In the midst of World War II, when the son of Japanese immigrants, Gordon Hirabayashi, ignored the curfews and refused transfer to an internment camp; when he was jailed for his defiance; when he later appealed his conviction and took his case all the way to the Supreme Court -- he understood that he was fighting for something larger than himself. And he once said, "I never look at my case just as a Japanese American case. It's an American case, with principles that affect the fundamental human rights of all Americans." And while Gordon is no longer with us, later this year I'll award him the Presidential Medal of Freedom -- the highest civilian award America has to offer. Because he reminds us that each of us is only who we are today because somebody, somewhere, felt a sense of responsibility -- not just to themselves, but to their family, and their communities, and to this country that we all love.

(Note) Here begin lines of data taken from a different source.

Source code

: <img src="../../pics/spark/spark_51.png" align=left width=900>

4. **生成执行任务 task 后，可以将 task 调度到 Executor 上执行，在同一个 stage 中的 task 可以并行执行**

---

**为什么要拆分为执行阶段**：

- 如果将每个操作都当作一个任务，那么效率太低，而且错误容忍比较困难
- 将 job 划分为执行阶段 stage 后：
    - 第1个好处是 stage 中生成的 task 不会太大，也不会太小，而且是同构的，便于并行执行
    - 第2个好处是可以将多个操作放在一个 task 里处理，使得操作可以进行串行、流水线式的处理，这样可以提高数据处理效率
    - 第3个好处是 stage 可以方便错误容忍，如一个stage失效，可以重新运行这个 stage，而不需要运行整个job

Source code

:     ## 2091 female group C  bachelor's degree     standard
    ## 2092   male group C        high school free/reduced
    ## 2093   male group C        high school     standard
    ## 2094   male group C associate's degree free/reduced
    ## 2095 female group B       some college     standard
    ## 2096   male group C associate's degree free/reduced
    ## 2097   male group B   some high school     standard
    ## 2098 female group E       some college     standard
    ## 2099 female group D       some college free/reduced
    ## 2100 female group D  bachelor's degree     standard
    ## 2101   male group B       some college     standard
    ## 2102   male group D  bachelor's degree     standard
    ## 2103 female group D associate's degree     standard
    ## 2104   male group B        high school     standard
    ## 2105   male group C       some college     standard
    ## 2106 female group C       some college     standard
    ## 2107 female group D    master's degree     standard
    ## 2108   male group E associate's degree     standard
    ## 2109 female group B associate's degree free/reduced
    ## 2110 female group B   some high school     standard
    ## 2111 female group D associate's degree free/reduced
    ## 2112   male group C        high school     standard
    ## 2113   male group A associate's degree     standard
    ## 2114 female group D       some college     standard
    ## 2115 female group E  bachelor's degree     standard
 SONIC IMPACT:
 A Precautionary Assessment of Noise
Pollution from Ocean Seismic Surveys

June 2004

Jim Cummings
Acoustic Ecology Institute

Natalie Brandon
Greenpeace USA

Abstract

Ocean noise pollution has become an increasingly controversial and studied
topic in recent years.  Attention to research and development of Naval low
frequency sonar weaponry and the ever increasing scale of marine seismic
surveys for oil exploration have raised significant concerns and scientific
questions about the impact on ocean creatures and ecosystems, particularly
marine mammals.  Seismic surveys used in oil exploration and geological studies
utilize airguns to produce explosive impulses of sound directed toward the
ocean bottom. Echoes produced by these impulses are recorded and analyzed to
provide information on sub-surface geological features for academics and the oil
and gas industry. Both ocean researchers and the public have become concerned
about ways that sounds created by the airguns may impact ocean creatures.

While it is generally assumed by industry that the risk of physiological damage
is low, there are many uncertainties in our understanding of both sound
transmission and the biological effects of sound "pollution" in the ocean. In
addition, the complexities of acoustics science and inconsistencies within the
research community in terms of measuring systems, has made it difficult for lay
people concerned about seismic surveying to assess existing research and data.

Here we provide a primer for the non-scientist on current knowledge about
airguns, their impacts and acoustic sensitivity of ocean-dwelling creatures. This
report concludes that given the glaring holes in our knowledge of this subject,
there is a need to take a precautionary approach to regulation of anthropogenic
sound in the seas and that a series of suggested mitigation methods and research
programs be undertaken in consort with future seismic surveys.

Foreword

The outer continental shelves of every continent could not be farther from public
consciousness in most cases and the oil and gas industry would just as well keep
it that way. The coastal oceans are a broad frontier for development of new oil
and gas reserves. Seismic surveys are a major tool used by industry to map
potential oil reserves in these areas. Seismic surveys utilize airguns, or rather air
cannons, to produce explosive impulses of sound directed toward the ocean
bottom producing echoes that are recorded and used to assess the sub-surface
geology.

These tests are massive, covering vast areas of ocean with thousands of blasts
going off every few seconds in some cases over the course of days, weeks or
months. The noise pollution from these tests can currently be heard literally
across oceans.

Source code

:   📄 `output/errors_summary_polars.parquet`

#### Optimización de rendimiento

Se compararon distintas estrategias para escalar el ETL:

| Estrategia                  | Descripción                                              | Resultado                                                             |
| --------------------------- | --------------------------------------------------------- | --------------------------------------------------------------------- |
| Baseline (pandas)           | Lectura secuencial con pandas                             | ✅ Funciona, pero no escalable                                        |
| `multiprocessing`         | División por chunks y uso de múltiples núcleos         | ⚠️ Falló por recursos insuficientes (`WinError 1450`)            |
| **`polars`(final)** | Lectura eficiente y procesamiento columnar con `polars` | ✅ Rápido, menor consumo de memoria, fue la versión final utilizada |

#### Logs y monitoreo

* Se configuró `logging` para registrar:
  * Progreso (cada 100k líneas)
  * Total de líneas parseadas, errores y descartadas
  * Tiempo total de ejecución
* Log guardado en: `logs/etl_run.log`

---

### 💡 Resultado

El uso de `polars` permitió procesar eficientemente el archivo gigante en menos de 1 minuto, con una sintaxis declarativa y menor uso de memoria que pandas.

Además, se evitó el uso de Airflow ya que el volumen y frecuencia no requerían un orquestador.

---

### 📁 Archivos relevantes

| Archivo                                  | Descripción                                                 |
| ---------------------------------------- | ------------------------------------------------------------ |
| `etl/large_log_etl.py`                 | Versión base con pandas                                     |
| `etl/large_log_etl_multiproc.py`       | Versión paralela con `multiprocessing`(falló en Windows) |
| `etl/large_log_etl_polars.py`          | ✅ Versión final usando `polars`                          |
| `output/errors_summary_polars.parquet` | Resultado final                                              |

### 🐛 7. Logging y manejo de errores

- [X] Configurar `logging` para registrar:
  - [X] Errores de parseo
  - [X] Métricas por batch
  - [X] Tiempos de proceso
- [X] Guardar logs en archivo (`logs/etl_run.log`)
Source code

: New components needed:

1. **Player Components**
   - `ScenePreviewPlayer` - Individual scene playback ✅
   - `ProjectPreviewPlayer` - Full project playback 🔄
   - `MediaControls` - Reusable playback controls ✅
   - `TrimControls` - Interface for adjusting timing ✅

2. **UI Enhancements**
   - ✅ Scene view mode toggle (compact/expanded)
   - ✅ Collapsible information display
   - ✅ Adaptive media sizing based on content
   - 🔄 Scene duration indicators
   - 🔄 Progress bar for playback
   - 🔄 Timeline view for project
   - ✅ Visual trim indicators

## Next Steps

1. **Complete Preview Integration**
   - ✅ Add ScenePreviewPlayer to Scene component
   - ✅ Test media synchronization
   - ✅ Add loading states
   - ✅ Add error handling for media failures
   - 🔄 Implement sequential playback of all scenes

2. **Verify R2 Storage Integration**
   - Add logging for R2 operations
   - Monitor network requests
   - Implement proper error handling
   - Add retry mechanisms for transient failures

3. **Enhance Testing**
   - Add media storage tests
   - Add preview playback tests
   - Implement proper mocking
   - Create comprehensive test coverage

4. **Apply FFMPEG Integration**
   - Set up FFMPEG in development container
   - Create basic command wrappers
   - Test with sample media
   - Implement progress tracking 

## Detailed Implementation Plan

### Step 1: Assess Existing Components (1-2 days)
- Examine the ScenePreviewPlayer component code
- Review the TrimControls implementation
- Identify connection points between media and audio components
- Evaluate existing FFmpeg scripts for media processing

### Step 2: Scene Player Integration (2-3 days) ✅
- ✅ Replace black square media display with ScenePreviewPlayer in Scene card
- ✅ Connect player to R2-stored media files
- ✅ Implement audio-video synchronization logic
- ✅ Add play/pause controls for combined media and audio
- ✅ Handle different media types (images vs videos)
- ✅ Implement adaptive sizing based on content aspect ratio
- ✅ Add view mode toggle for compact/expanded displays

So tonight, we honor the trailblazers who came before. But we also celebrate the leaders yet to come -- all the young people who are here tonight. Together, it’s our turn to be responsible for the future. It’s our turn to make sure the next generation has more opportunities than we did. It’s our turn to make sure that no matter who you are, no matter where you came from, no matter what you look like, America forever remains the place where you can make it if you try.
Thank you, everybody. God bless you. God bless the United States of America.